Les livres de raison sont laissés sans titre par leur auteur. Alors pourquoi ce terme ?
Ce sont les « érudits-éditeurs » du 19ème siècle, qui ont donné ce nom à ces recueils, mais pas seulement, nous trouvons aussi livre de famille, mémorial, mémento, registre domestique… Les auteurs des livres de raison parlent quant à eux de « papiers » notamment lorsqu’ils se référent à des documents de leurs ancêtres.
Cette profusion de nom montre la diversité de renseignements que propose ces documents.
La dénomination « livre de raison » a l’avantage d’englober la comptabilité des biens mobiliers et immobiliers et celle des hommes (vivants et morts) dans le seul but de la fortune familiale qui comprend tant la richesse que le besoin de mémoire.
» Depuis le fourre-tout familial, livre unique de familles d’un niveau social et culturel modeste, correspondant souvent à des familles de notables de petites villes, voire de gros bourg ruraux, jusqu’aux livres de famille spécialisés et prestigieux de la haute-bourgeoisie qui donne la primeur aux questions familiales proprement dites, elles gardent pourtant toujours une dimension financière » (Jean Tricard, Livres de raison, chroniques, terriers….les passions d’un médiéviste, éd.pulim, 2007, p 190).

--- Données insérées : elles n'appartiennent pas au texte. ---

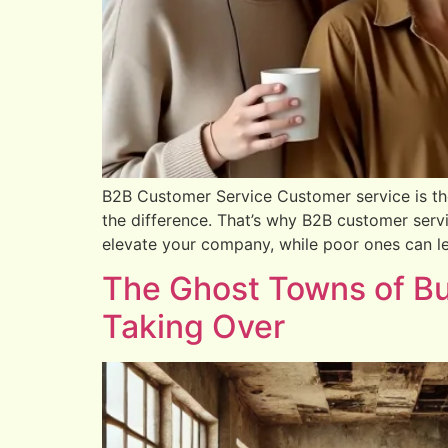
B2B Customer Service Customer service is th
the difference. That’s why B2B customer serv
elevate your company, while poor ones can lea
The Ghost Towns of Bu
Taking Over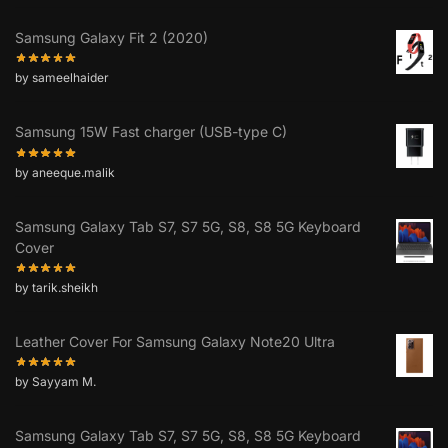
Samsung Galaxy Fit 2 (2020)
by sameelhaider
Samsung 15W Fast charger (USB-type C)
by aneeque.malik
Samsung Galaxy Tab S7, S7 5G, S8, S8 5G Keyboard
Cover
by tarik.sheikh
Leather Cover For Samsung Galaxy Note20 Ultra
by Sayyam M.
Samsung Galaxy Tab S7, S7 5G, S8, S8 5G Keyboard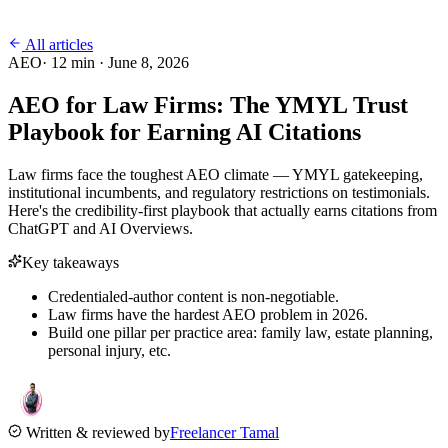
All articles
AEO
·
12
min ·
June 8, 2026
AEO for Law Firms: The YMYL Trust
Playbook for Earning AI Citations
Law firms face the toughest AEO climate — YMYL gatekeeping,
institutional incumbents, and regulatory restrictions on testimonials.
Here's the credibility-first playbook that actually earns citations from
ChatGPT and AI Overviews.
Key takeaways
Credentialed-author content is non-negotiable.
Law firms have the hardest AEO problem in 2026.
Build one pillar per practice area: family law, estate planning,
personal injury, etc.
Written & reviewed by
Freelancer Tamal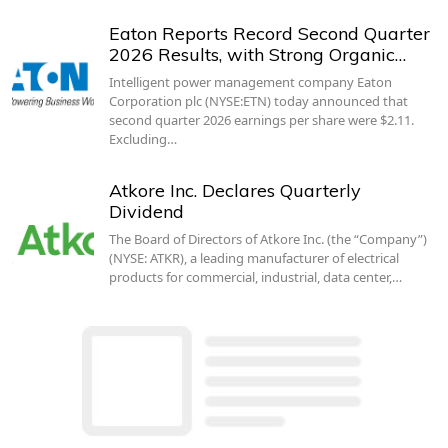
Eaton Reports Record Second Quarter
2026 Results, with Strong Organic…
Intelligent power management company Eaton
Corporation plc (NYSE:ETN) today announced that
second quarter 2026 earnings per share were $2.11.
Excluding…
Atkore Inc. Declares Quarterly
Dividend
The Board of Directors of Atkore Inc. (the “Company”)
(NYSE: ATKR), a leading manufacturer of electrical
products for commercial, industrial, data center,…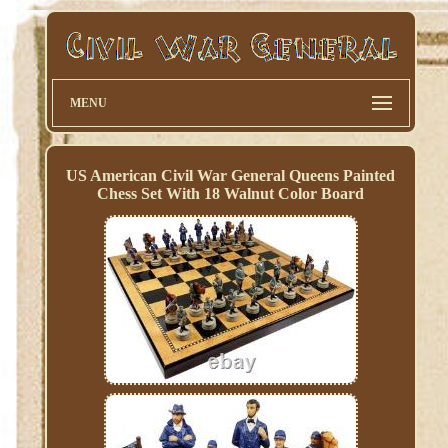
MENU
US American Civil War General Queens Painted
Chess Set With 18 Walnut Color Board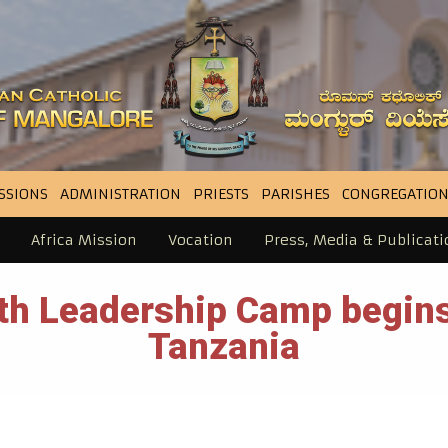
SSIONS
ADMINISTRATION
PRIESTS
PARISHES
CONGREGATION
Africa Mission
Vocation
Press, Media & Publicati
uth Leadership Camp begins
Tanzania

Néanmoins il n’y a pas deux livres de raisons qui se ressemblent. Cela se comprendra facilement…de part les auteurs et leur vécu, de leur époque, de leur milieu social, de leur culture, de leur ressenti…
Il n’y a pas de modèle type, pas de modèle à suivre sinon celui légué par ses ancêtres, qui, s’ils sont vénérés pour leur ancienneté, ne sont pas, non plus, imités en tout.
La rédaction se fait de génération en génération. Ils sont écrits par et pour la famille et ne sont destinés qu’à elle.
Nous nous en doutons, certains auteurs préfèrent taire des épisodes peu glorieux de leur famille, car tous ont à cœur de la faire prospérer. La respectabilité et la fortune familiale sont les principaux moteurs d’écriture. Les listes de naissances, mariages et décès, les contrats de mariages, testaments, achats, ventes… servent à conserver, voire accroître le patrimoine familial.
Rares sont les livres de raison qui laissent place à l’affectif, sinon de façon contenue : un père qui relate le meurtre d’un de ses fils, la perte d’un enfant aimé en bas-âge, le départ d’un autre à cause d’une querelle…
Ces livres de raison sont précieusement gardés dans un coffre dans la maison où il rejoint ce que certains auteurs nomment « les papiers » légués par leurs prédécesseurs.
Le livre de raison ne quitte jamais la famille sauf s’il n’y a plus d’héritier.
Jean Tricard, Livre de raison, chronique, terriers…les passions d’un médiéviste, éd. pulim, 2007, pages 183 à 192.